A vocação à vida religiosa consagrada e presbiteral é desafiadora nos seus diversos aspectos, principalmente no que diz respeito à práxis pastoral. A missão confiada a um presbítero ou a um religioso consagrado representa muito mais que um trabalho – é um compromisso vocacional com aqueles que lhe foram confiados. Porém, além do aspecto teológico que caracteriza a vocação, historicamente é possível individuar uma preocupação em torno a saúde mental do clero e dos religiosos consagrados (Moore, 1936; Segreteria di Stato del Vaticano, 1938). Existe um determinado tipo de envol-vimento pastoral que pode ser desadaptativo e, em certos casos, pode desencadear comportamentos disfuncionais e até mesmo certas psicopatologias (Knox et al., 2007; Pinkus, 2010).
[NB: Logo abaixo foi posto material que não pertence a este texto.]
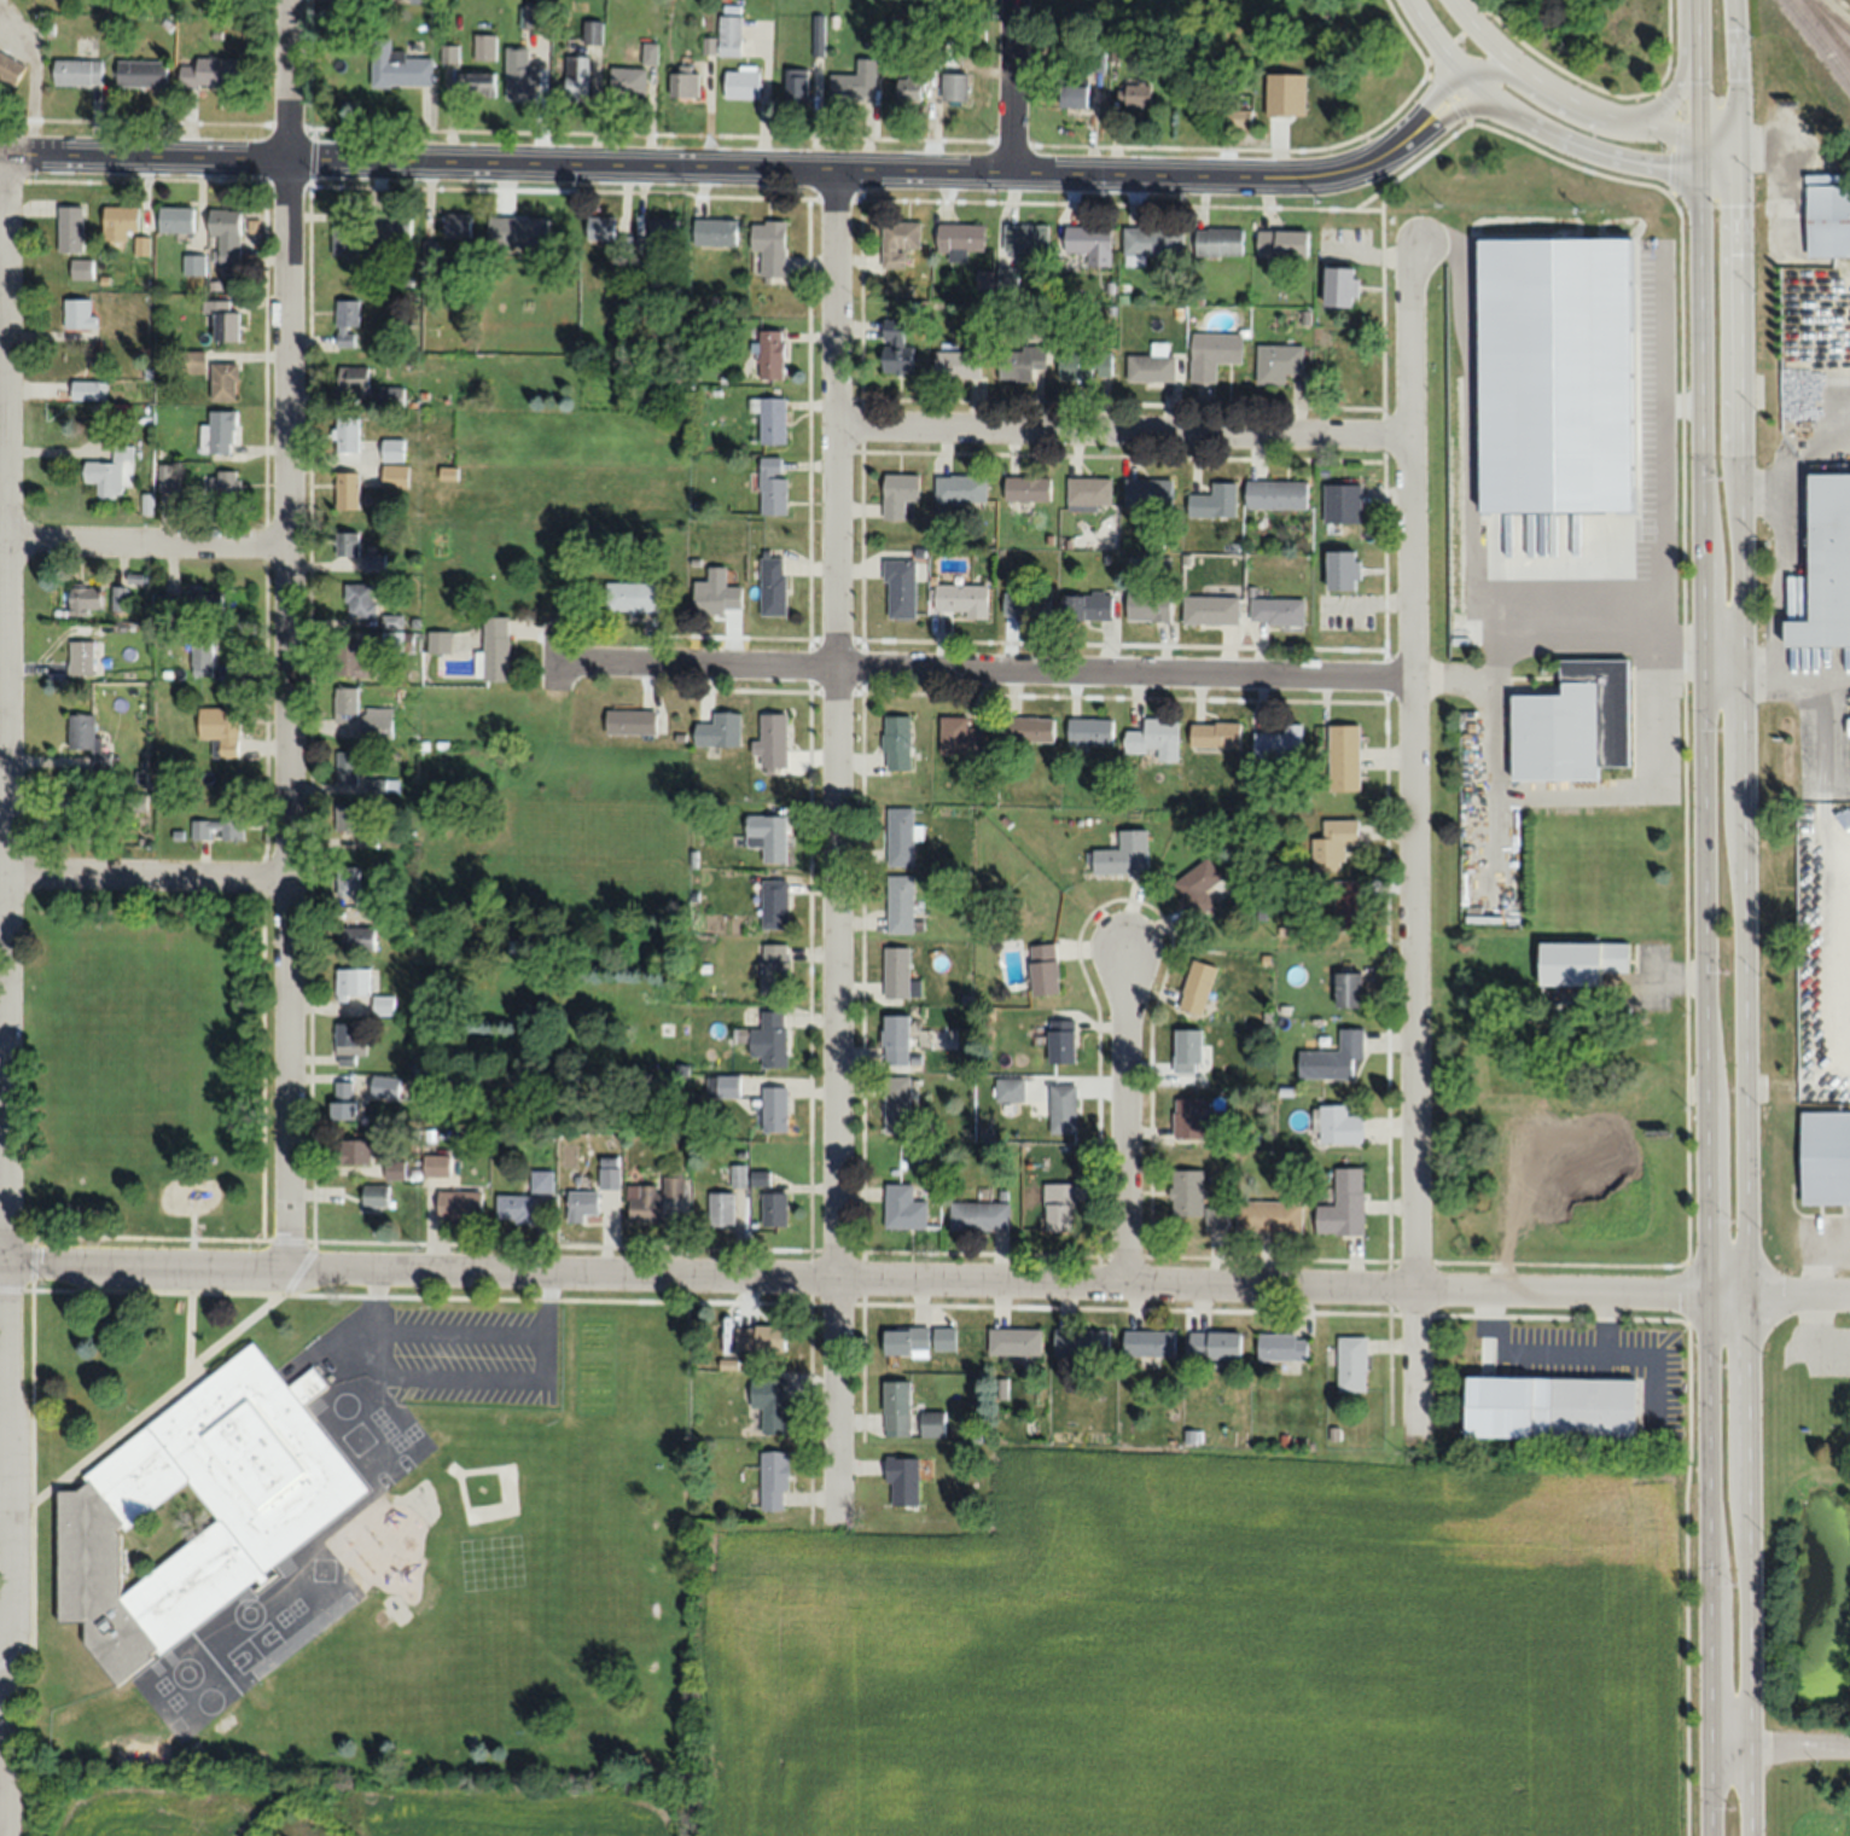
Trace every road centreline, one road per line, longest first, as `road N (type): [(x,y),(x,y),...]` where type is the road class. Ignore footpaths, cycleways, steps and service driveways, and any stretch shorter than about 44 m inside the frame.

Um dos aspectos importantes para o exercício da práxis pastoral de um presbítero ou de um religioso consagrado é a capacidade de administrar as próprias emoções, sendo que estas se correlacionam significativamente com algumas características psicológicas de personalidade (Francis et al., 2019; Vicente-Galindo et al., 2017). A esse respeito, a pesquisa de Vicente-Galindo et al. (2017) mostra que a inteligência emocional se correlaciona significativamente com alguns transtornos psicopatológicos específicos. Francis et al. (2019), por sua vez, sugerem que níveis elevados de inteligência emocional melhoram a saúde psicológica relacionada à práxis pastoral do clero, tanto em termos de redução do afeto negativo (exaustão emocional no ministério) quanto em termos de aumento do impacto positivo (satisfação no ministério).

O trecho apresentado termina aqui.